begin Page text

To understand the extent to which mainstream media depictions of the LGBTQ community have evolved over the past 15 years, you need only compare Showtime’s The L Word with early episodes of its upcoming sequel, The L Word: Generation Q. When it premiered in 2004, the show broke ground by virtue of its premise alone: queer women in Los Angeles live and love in high soap opera fashion. The cast was uniformly thin, long-haired, feminine and conventionally attractive. Aside from Jennifer Beals as Bette Porter and Pam Grier at the fringes of the plot as Bette’s straight half-sister Kit, it was also all white. Early storylines found Bette and her partner Tina navigating artificial insemination, a tennis star coming out of the closet and a wide-eyed L.A. newcomer cheating on her live-in boyfriend with a sophisticated female cafe owner.
It all seems very Lesbian 101—not to mention very tailored to the heterosexual male gaze—in contrast to what goes down within the first few minutes of Generation Q, which premieres Dec. 8. While the show does begin with one of those gratuitously long sex scenes for which The L Word was famous, this time the couple between the sheets is Latinx millennials Dani (Arienne Mandi) and Sophie (Rosanny Zayas). And it turns out Sophie is on her period. Their mononymous butch pal Finley (Jacqueline Toboni) bikes across town in a sports bra, baring hairy armpits and screaming “Time’s Up, jackass!” at a catcaller. We meet Dani and Sophie’s roommate Micah (Leo Sheng), a sweet academic who happens to be a trans man.

end Page text

To-do list:
a: Please repeat the L Word article from "It all seems" to "a trans man.", substituting "heckler" for "catcaller".
b: Carry the L Word article on from its last sentence.

begin Source material

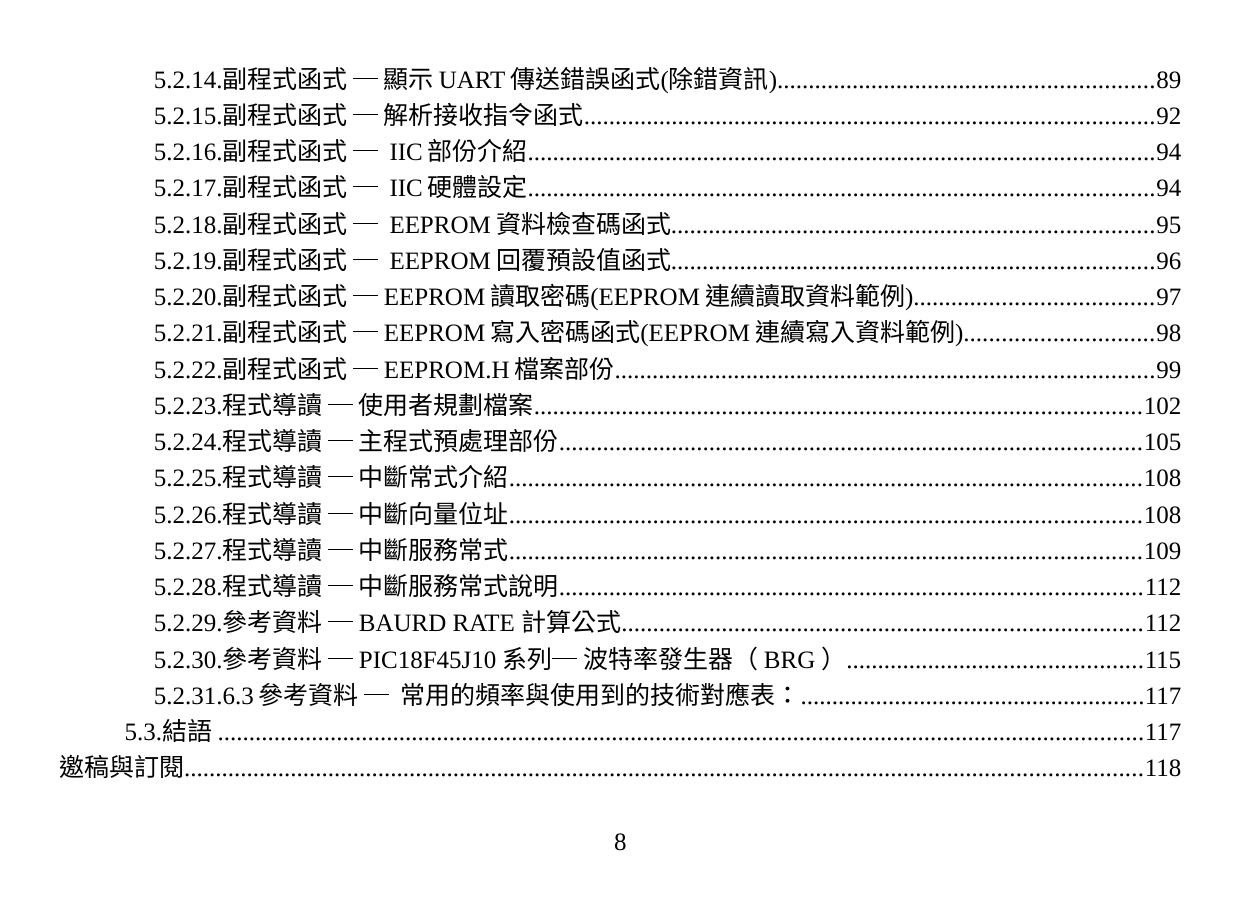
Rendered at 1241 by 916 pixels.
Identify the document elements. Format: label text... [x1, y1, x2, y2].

end Source material

Results:
a:
It all seems very Lesbian 101—not to mention very tailored to the heterosexual male gaze—in contrast to what goes down within the first few minutes of Generation Q, which premieres Dec. 8. While the show does begin with one of those gratuitously long sex scenes for which The L Word was famous, this time the couple between the sheets is Latinx millennials Dani (Arienne Mandi) and Sophie (Rosanny Zayas). And it turns out Sophie is on her period. Their mononymous butch pal Finley (Jacqueline Toboni) bikes across town in a sports bra, baring hairy armpits and screaming “Time’s Up, jackass!” at a heckler. We meet Dani and Sophie’s roommate Micah (Leo Sheng), a sweet academic who happens to be a trans man.

b:
By some unbelievable but easy-to-overlook coincidence, most of these new faces quickly find themselves in the orbit of The L Word’s three returning Gen X characters. Once an art-world enfant terrible, Bette—who’s now divorced from Tina and raising their loving but rebellious teenage daughter, Angie (Jordan Hull)—is channeling her ambitions into a run for mayor, despite the many skeletons the original show stacked up in her closet. Alice (Leisha Hailey), who was introduced as a bubbly bisexual journalist, is juggling her own talk show and a fiancée (Stephanie Allynne’s Nat) who has two young kids plus a creepily clingy ex-wife (Sepideh Moafi). The emotionally unavailable James Dean of the circle, Shane (Katherine Moennig) has just returned to LA and moved into a palatial home financed by her salon empire but can’t stop thinking about her estranged wife.
New showrunner Marja-Lewis Ryan (The Four-Faced Liar) struggles to balance such a big cast; Micah and Sophie don’t quite come into focus in the three episodes sent for review. What’s more worrisome in the long run is that, despite their proximity, these two cohorts can feel like they’re in parallel shows. With their glamorous jobs and rich-people problems, Bette, Alice and Shane are living the same sparkly postfeminist fantasies that hooked viewers in the aughts. That leaves the more diverse “Generation Q” characters to represent the politically engaged, sexually fluid and trans-inclusive present. While Shane buys a bar on a whim and Alice flirts with talk-show guest Megan Rapinoe, Dani and Sophie wrestle with the class differences that divide them and freeloading goofball Finley (an early contender for the Jenny Schecter Award for Most Irritating Character) is forced to confront her Catholic upbringing. The result is a more serious drama shoehorned into an aspirational soap.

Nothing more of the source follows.